Start of TEXT SEGMENT

Coefficient of $x^{n-2}$ in $(x-1)(x-2)(x-3)\dotsm(x-n)$
Observe that the coefficient of $x^1$ in $$(x-1)(x-2)(x-3)$$ is $$2\cdot3+1\cdot2+1\cdot3$$
or the coefficient of $x^{4-2}$ in $$(x-1)(x-2)(x-3)(x-4)=(x-1)(x-4)(x-2)(x-3)=(x^2-(1+4)x+1\cdot4)(x^2-(2+3)x+2\cdot3)$$
is $$2\cdot3+(1+4)(2+3)+1\cdot4$$
So, the required sum $$=\sum_{1\le r_1<r_2\le n}r_1r_2=\dfrac{(\sum_{r=1}^n r)^2-\sum_{r=1}^n r^2}2$$
Finding the coefficient of $x^{n-2}$ requires picking $2$ terms from the product to multiply the constants. Thus, we get the coefficient to be $$ \begin{align} \sum_{k=2}^n\sum_{j=1}^{k-1}jk &=\sum_{k=2}^n\sum_{j=1}^{k-1}\binom{j}{1}k\\ &=\sum_{k=2}^n\binom{k}{2}k\\ &=\sum_{k=2}^n\binom{k}{2}((k-2)+2)\\ &=\sum_{k=2}^n\left(3\binom{k}{3}+2\binom{k}{2}\right)\\ &=3\binom{n+1}{4}+2\binom{n+1}{3}\\[3pt] &=\frac{(3n+2)(n^3-n)}{24} \end{align} $$
Taking the long way: \begin{align} f_{n}(x) &= (x-1)(x-2)\cdots(x-n) \\ f_{1}(x) &= x-1 \\ f_{2}(x) &= x^2 - 3x + 2 \\ f_{3}(x) &= x^3 - 6x^2 + 11x - 6\\ f_{4}(x) &= x^4 - 10x^3 + 35x^2 = 50x + 24 \\ f_{5}(x) &= x^5 - 15x^4 + 85x^3 - 215x^2 + 274x - 120. \end{align} From here it is determined that $[x^n] \, f_{n}(x) = 1$, $[x^{n-1}] \, f_{n}(x) = -\binom{n+1}{2} = s(n+1,n)$ and $[x^{n-2}] \, f_{n}(x) \in \{ 2, 11, 35, 85, 175, \cdots \}$. This pattern follows the (signed) Stirling numbers of the first kind, $s(n+2,n)$ or $$[x^{n-2}] \, f_{n}(x) = \frac{(n-1) (n) (n+1) (3 n + 2)}{4!} = s(n+1, n-1).$$ One may compare the values obtained to A000914.

End of TEXT SEGMENT
Start of PROVIDED RECORDS

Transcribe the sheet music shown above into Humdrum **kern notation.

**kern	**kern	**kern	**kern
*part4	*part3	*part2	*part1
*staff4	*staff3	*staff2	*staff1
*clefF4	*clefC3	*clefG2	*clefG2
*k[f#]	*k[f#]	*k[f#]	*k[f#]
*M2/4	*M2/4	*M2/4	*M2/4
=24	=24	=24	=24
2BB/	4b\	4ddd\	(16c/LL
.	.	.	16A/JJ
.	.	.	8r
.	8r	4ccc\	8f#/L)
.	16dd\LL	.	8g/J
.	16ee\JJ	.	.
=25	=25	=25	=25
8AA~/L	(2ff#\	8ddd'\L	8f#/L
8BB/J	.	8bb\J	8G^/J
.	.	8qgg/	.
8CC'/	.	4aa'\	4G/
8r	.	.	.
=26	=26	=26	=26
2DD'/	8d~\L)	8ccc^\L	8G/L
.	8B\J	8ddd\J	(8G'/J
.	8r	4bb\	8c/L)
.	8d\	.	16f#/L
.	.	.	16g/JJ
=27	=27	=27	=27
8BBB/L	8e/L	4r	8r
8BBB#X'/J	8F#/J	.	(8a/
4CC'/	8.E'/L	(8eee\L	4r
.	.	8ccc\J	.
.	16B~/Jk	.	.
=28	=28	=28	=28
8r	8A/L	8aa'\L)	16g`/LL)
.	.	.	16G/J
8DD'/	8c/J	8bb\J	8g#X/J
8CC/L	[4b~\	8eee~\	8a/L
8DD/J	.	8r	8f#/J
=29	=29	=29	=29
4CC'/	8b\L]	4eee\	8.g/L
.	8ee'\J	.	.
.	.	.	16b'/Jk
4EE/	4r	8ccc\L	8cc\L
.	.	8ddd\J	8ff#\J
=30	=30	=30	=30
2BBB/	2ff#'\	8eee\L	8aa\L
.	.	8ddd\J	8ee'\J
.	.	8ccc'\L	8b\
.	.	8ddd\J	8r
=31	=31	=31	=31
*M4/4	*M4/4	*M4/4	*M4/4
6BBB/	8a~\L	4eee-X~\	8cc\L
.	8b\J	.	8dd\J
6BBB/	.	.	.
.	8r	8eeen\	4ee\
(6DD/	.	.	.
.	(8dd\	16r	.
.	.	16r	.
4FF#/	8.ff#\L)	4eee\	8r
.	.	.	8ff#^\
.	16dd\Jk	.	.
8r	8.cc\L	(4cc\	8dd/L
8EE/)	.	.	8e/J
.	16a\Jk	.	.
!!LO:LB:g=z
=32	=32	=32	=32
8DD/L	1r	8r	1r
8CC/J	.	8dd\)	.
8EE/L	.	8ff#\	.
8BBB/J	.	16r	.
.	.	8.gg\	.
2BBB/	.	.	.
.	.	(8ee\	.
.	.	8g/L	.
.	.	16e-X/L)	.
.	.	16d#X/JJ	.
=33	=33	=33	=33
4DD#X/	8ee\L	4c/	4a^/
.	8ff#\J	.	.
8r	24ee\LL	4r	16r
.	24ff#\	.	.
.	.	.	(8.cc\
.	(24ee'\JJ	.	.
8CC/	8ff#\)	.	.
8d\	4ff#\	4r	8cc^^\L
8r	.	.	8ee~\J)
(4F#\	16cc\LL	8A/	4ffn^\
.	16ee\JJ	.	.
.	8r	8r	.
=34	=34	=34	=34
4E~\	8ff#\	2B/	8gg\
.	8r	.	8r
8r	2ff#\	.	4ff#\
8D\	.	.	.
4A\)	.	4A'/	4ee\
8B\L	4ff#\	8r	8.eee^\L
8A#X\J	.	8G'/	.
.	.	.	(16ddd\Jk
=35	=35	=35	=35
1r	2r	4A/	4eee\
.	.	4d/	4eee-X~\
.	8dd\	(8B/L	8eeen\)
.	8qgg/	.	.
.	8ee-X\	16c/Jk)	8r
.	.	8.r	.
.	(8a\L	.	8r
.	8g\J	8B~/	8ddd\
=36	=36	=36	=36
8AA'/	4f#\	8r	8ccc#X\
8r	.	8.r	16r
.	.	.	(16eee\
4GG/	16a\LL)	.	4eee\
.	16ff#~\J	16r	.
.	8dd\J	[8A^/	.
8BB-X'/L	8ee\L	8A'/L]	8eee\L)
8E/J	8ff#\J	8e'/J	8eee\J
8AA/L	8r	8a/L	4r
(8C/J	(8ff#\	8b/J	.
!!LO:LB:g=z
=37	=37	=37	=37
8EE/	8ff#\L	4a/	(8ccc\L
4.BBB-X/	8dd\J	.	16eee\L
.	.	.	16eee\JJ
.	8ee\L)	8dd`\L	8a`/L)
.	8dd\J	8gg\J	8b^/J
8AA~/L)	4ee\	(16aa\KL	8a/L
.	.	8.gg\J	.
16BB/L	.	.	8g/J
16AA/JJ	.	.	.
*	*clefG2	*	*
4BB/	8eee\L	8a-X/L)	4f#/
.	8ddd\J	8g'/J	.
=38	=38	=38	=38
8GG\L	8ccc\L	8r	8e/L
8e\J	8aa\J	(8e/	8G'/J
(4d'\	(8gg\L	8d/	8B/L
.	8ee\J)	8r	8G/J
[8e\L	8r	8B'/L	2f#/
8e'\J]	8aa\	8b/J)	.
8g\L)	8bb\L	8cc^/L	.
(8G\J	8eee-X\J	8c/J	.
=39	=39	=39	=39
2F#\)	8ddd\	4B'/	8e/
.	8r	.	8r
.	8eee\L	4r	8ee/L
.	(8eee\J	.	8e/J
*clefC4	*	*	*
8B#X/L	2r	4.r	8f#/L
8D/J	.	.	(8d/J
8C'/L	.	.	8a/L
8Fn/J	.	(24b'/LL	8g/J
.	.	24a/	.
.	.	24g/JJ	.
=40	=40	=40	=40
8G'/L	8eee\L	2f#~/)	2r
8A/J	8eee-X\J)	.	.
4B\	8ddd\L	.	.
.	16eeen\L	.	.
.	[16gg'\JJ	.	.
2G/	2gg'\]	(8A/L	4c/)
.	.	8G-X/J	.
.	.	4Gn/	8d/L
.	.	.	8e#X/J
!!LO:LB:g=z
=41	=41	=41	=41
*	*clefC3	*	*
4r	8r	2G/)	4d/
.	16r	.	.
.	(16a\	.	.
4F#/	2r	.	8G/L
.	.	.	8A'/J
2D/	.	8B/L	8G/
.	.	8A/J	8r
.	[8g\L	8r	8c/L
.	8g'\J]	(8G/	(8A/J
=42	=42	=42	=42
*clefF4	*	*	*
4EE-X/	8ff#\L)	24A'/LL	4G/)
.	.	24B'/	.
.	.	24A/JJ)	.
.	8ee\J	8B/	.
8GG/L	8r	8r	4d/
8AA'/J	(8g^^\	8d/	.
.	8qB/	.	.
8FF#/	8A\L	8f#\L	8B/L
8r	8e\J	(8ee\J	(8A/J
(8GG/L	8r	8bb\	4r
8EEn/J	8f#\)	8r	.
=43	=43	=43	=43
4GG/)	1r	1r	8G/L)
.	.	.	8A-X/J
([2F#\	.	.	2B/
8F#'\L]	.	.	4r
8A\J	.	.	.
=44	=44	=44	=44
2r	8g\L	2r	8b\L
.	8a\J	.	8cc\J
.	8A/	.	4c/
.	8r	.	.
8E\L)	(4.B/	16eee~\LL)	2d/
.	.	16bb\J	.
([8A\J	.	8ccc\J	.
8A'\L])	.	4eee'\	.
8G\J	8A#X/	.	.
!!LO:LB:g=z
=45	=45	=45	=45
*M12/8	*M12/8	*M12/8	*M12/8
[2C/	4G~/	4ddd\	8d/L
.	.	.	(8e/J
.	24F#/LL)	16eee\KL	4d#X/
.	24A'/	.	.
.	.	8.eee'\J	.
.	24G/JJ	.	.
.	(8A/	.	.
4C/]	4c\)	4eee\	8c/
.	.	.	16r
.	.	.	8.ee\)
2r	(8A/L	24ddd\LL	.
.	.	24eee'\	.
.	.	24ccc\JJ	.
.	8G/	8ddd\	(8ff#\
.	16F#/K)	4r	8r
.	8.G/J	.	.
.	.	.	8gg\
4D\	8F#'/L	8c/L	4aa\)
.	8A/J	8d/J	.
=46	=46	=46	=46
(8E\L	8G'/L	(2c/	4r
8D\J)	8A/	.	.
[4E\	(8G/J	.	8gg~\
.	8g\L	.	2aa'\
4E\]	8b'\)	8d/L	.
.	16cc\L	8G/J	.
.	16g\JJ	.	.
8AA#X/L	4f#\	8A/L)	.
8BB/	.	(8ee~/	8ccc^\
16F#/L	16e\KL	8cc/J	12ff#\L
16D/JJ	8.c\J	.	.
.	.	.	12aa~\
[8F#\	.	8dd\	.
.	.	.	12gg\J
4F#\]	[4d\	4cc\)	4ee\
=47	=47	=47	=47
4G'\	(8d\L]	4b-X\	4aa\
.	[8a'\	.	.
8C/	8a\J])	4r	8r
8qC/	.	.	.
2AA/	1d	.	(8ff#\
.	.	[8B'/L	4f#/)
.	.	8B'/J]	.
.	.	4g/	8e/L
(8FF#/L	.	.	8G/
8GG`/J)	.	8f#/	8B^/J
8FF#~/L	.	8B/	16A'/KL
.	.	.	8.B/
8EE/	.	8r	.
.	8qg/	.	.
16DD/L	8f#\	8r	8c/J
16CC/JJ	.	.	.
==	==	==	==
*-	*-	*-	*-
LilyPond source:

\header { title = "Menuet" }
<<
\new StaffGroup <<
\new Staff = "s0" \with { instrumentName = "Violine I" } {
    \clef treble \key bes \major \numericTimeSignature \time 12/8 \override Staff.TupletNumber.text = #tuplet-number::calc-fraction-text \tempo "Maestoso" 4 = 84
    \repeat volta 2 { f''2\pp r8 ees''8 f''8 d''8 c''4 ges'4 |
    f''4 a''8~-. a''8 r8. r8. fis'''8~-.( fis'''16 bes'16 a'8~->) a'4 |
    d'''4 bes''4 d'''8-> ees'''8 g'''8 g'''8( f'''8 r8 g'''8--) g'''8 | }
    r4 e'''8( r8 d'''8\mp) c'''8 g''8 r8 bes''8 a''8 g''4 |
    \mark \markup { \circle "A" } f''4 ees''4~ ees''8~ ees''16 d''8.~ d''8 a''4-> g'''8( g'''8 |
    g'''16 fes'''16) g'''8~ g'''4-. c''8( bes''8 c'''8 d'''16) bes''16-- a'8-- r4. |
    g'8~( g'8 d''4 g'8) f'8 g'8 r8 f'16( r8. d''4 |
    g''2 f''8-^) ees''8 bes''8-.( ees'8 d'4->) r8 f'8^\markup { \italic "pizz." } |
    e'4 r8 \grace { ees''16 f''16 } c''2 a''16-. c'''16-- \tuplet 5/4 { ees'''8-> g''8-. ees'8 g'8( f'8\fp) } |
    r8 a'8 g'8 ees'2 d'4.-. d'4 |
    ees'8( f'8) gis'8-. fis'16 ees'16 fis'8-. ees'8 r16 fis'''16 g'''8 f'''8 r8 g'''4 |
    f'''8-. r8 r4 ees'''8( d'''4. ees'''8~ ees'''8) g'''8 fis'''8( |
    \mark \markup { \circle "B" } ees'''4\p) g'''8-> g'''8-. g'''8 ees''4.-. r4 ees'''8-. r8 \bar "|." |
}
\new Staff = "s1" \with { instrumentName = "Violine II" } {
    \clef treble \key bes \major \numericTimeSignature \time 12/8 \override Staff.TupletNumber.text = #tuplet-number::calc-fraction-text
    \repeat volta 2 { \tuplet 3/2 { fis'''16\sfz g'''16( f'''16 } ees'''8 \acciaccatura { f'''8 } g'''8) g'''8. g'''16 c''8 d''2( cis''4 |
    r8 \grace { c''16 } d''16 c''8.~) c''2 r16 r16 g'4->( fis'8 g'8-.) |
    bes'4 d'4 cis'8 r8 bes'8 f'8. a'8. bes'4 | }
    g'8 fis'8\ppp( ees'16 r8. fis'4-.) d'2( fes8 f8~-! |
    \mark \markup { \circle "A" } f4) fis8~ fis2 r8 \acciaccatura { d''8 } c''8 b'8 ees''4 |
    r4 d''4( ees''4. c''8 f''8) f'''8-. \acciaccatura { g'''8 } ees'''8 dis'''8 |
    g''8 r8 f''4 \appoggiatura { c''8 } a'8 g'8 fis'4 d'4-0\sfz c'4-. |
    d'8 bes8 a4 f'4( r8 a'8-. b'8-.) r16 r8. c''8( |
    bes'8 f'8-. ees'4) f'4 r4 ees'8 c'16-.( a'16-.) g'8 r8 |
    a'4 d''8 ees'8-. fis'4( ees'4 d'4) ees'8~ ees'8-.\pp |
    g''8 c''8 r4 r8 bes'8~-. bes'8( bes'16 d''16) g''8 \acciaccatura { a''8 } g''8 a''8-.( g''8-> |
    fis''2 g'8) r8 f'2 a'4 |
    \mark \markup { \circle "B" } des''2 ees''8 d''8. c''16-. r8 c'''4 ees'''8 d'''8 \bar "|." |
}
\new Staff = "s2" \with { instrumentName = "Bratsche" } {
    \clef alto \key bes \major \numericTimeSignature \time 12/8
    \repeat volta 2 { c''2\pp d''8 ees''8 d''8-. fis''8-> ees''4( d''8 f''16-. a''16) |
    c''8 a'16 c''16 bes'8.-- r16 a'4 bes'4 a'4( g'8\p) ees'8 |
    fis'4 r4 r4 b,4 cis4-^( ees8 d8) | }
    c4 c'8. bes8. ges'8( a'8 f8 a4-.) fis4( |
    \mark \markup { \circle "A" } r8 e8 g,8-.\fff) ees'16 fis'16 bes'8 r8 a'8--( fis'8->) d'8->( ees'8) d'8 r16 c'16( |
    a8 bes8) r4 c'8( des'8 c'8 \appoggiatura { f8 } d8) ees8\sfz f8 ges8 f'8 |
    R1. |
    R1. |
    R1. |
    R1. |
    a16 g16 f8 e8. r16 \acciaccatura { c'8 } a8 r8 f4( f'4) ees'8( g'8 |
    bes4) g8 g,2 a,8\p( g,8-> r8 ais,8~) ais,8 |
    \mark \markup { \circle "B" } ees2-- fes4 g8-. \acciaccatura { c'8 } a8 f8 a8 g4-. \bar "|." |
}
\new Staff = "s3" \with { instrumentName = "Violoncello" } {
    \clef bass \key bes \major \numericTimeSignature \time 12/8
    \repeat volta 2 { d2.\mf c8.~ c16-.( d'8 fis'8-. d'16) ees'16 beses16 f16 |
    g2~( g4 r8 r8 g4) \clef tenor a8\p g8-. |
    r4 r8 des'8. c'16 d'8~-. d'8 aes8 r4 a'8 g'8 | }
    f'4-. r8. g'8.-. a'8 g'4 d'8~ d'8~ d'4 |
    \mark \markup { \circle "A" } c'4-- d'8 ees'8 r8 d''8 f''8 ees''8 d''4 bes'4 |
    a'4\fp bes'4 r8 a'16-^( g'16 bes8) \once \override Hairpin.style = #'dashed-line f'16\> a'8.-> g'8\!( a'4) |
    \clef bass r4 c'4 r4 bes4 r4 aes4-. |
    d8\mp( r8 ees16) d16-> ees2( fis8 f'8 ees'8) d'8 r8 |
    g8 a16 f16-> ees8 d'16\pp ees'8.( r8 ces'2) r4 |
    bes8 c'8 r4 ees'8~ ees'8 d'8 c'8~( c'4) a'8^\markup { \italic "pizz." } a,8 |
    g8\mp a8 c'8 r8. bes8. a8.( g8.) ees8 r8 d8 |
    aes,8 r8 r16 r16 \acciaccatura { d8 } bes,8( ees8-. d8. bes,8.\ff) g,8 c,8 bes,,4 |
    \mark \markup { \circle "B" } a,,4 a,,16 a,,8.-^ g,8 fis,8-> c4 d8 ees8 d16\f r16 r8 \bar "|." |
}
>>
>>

End of PROVIDED RECORDS

THINGS TO DO:
1/ Based on the coefficient thread, decide whether each statement agrees with it: (a) the coefficient of $x^1$ in $(x-1)(x-2)(x-3)$ is written as $2\cdot3+1\cdot2+1\cdot3$; (b) finding the coefficient of $x^{n-2}$ requires picking three terms from the product; (c) the values obtained may be compared to A000914. Answer yes or no for each, and quote the deciding words.
2/ In the coefficient thread, which numbers does the pattern for $[x^{n-2}] \, f_{n}(x)$ follow?
3/ List every value the coefficient thread names in the set that contains $[x^{n-2}] \, f_{n}(x)$.

ANSWER SET:
1/
(a) Yes: "the coefficient of $x^1$ in $$(x-1)(x-2)(x-3)$$ is $$2\cdot3+1\cdot2+1\cdot3$$"
(b) No: "requires picking $2$ terms from the product to multiply the constants"
(c) Yes: "One may compare the values obtained to A000914."

2/ The (signed) Stirling numbers of the first kind.

3/ 2, 11, 35, 85, 175